La force de Prank est de savoir saisir avec une acuité dénuée de nostalgie un état d’esprit, celui d’un âge à la fois sans contraintes et plein d’obstacles, entre l’ennui et l’impossibilité de tenir en place, l’amitié et les coups pendables. Un âge où l’on est amoureux, déjanté et curieux comme jamais, avec pourtant des expressions de veau la bouche ouverte. Une conquête de liberté complexe, par des individus encore infantiles mais déjà autodidactes. Le personnage de Jean-Sé, avec ses descriptions exaltées de Predator ou de Die Hard en est un bel exemple : à l’écran, la musique qui surgit sur ses récits, accompagnés de gros plans des toiles qu’il peint après coup à la manière de storyboards tirés de ses souvenirs des films, sont là pour nous rappeler l’enthousiasme suscité par les premières découvertes cinéphiles à soi, excitation à jamais inégalée par la suite. Ces parenthèses éclatées sont, par leur facture contrastée, à l’image de l’échappatoire qu’offre le cinéma (ou autre) face à un quotidien qui n’est au fond pas si punk que ça.
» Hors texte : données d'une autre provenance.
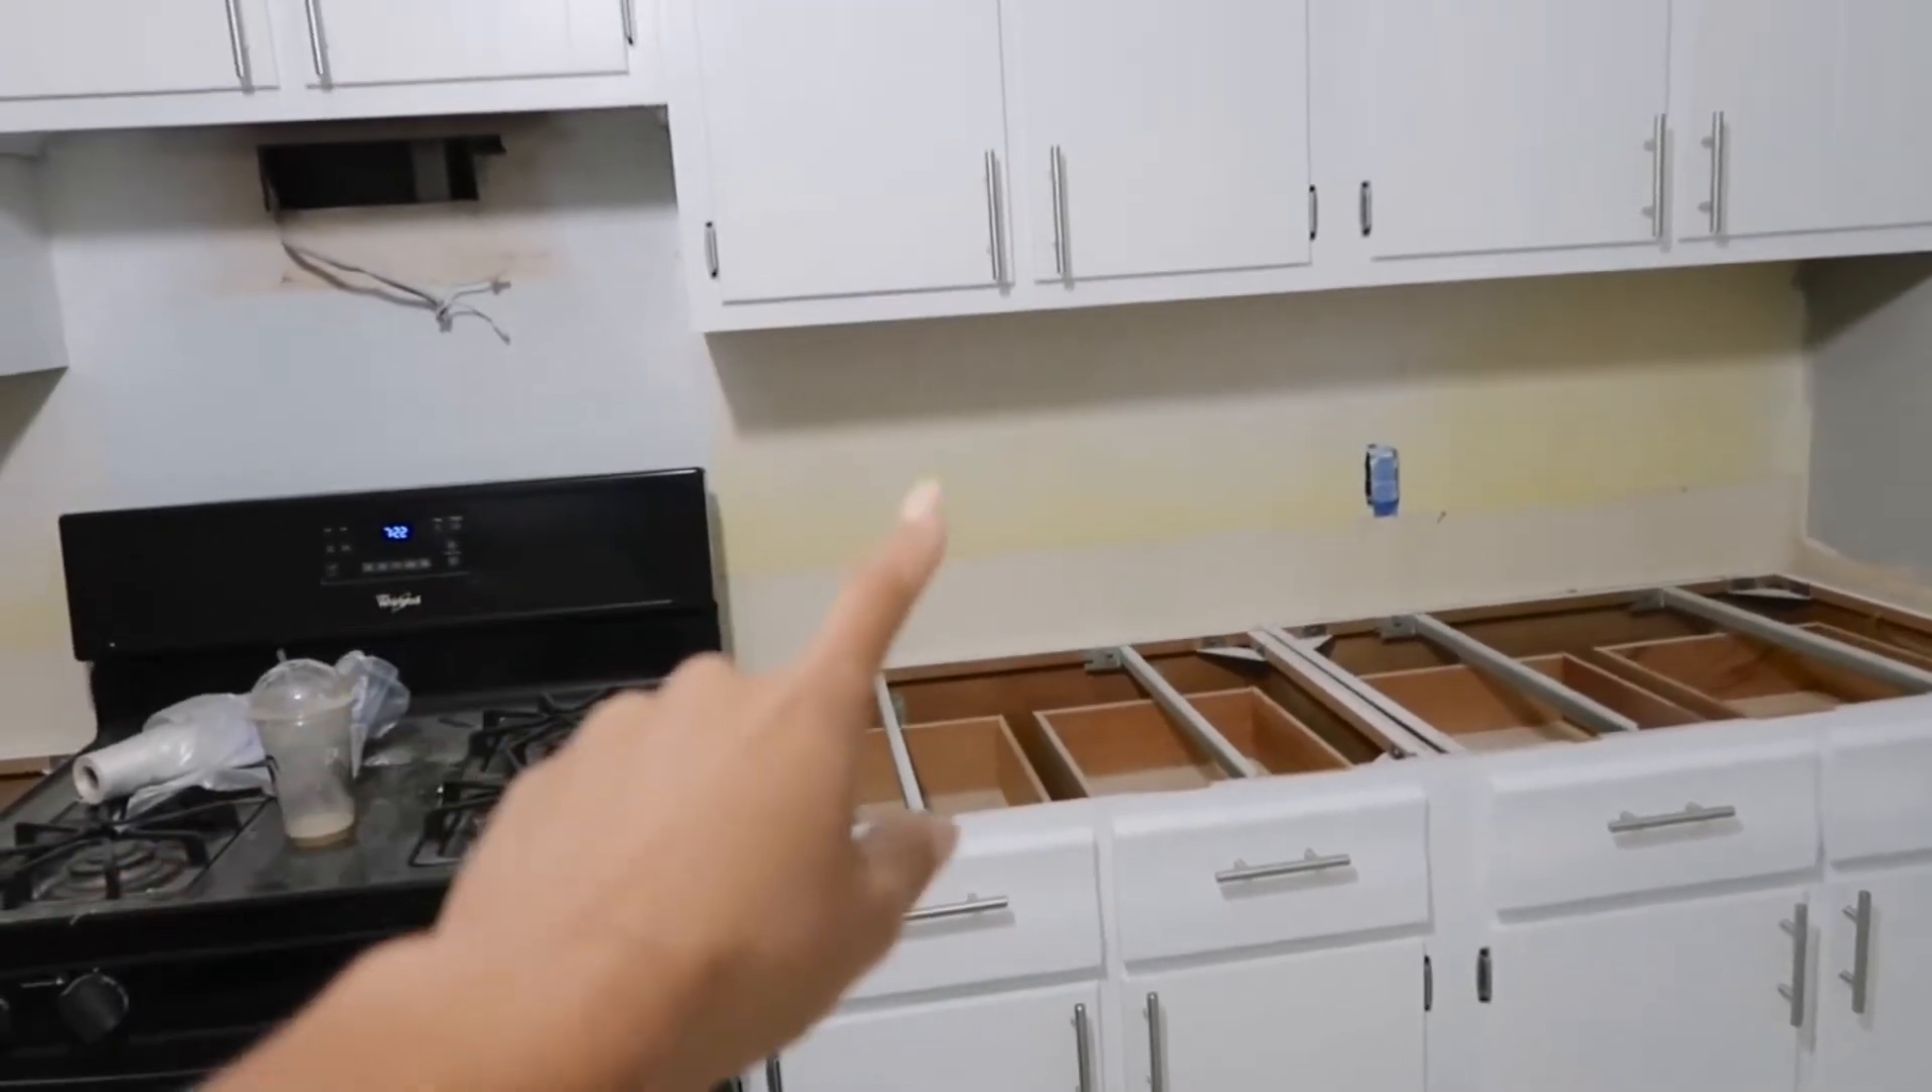We still have to add on um the countertops which those are going to be new and the backsplash which um we picked out and we love.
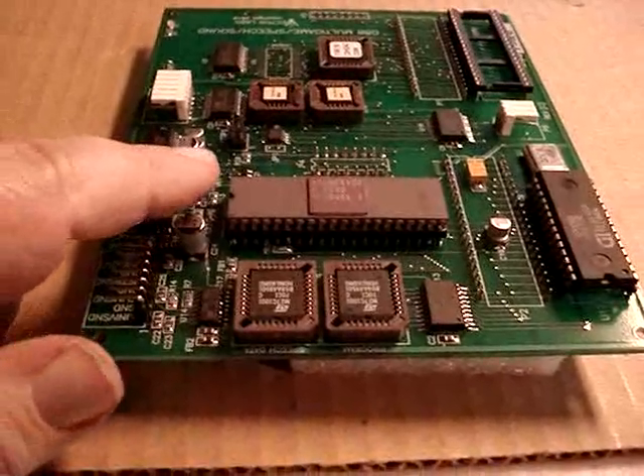Okay now we have the speech CPU chip installed so that's all we do to this board for now.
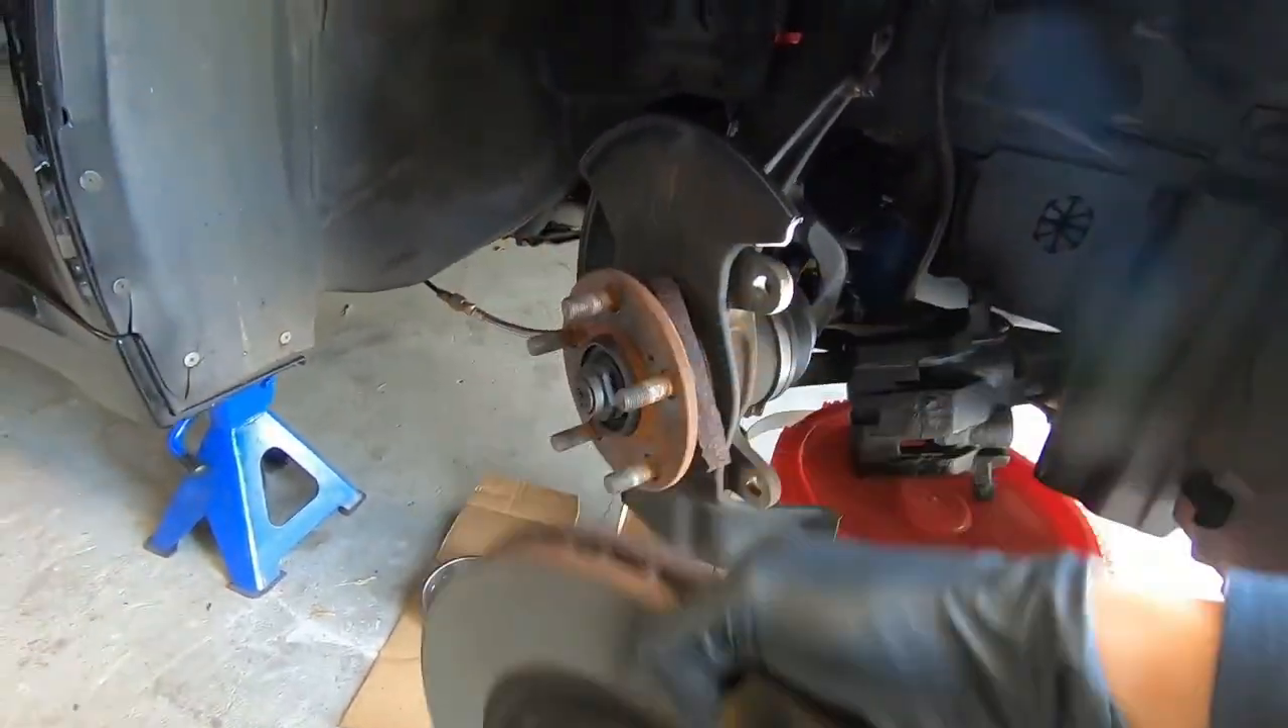Rotor is completely removed and now we have everything removed.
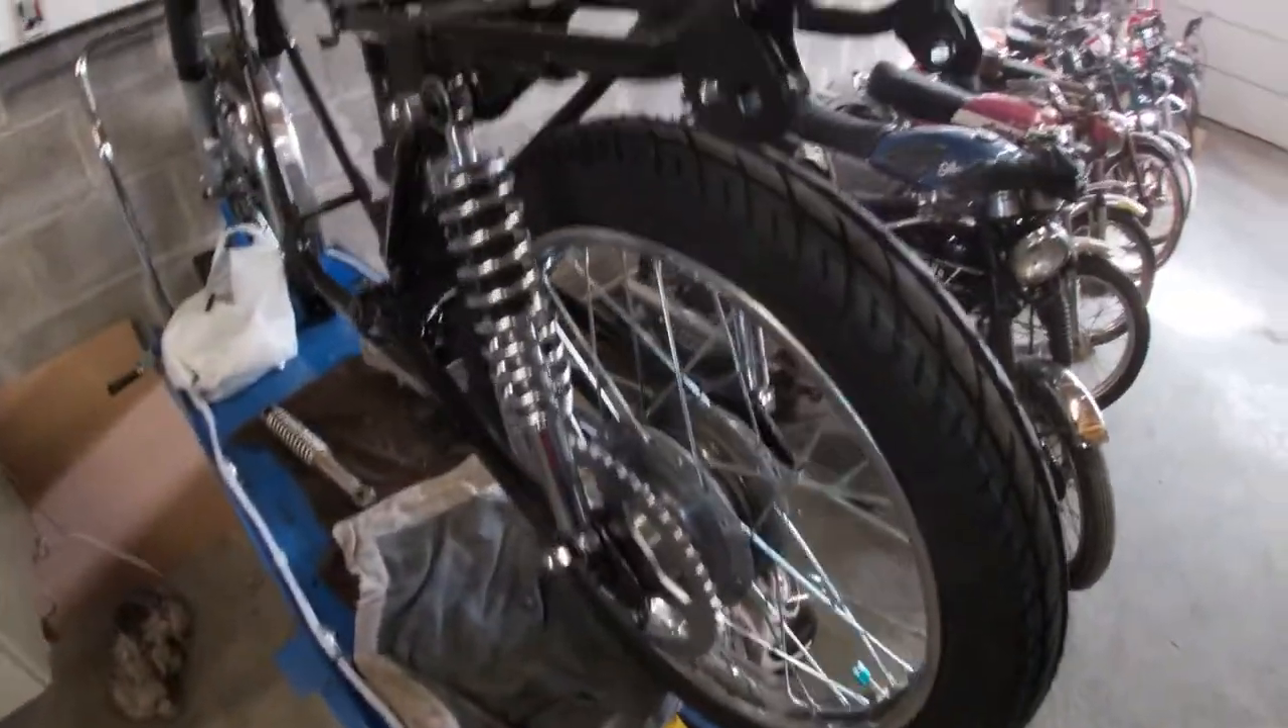There you have it a set of brand new shocks that's another job done on the list.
Prank avance au gré des conneries réalisées, bousculant les séquences les unes après les autres et faisant fi de toute construction narrative. Il n’y a pas là de coups d’éclat ou de finalité dramatique. En revanche, tout en acceptant de se vautrer avec jovialité dans l’idiotie du moment avec ses personnages, Biron n’en réalise pas moins un film qui aborde avec intelligence la douleur qui peut habiter ce que la doxa appelle les « meilleures années de notre vie ». Stefie est le petit-cousin des adolescents mal dans leur peau de Pump Up the Volume, de Breakfast Club ou plus récemment des Beaux gosses de Riad Satouf. Prank, sans jamais basculer dans la tragédie, n’en minimise pas moins la pression que Stefie le souffre-douleur endure, dindon d’une farce dans laquelle il veut pourtant à tout prix conserver un rôle… Le film, qui ne va pas forcément là où on peut l’attendre, se tient habilement sur une fine ligne : ni comédie expiatoire où tout serait tourné en dérision, ni chronique accablante d’un mal-être générationnel. Tout en faisant le pari de ne pas résumer ses personnages à une simple vignette, Prank s’en tient à l’instant présent, débarrassé des analyses psychologiques, et c’est tant mieux.
Mais le film ne se contente pas de chroniquer les frasques du groupe comme si ses membres étaient dans une bulle autonome (en cela il se démarque d’un Dazed and Confused). La présence des adultes est soulignée avec intelligence par l’évocation d’individus rébarbatifs qu’on ne voit pas vraiment et dont on se moque quand on a 16 ans, sans imaginer leurs drames, leurs vies de famille trébuchantes et leurs boulots routiniers. Ils apparaissent de façon touchante dans le film, victimes collatérales et anonymes des facéties des gamins. Nous spectateurs voyons le « hors-champ » que sont leurs vies intimes et qu’ignorent les adolescents qui les narguent.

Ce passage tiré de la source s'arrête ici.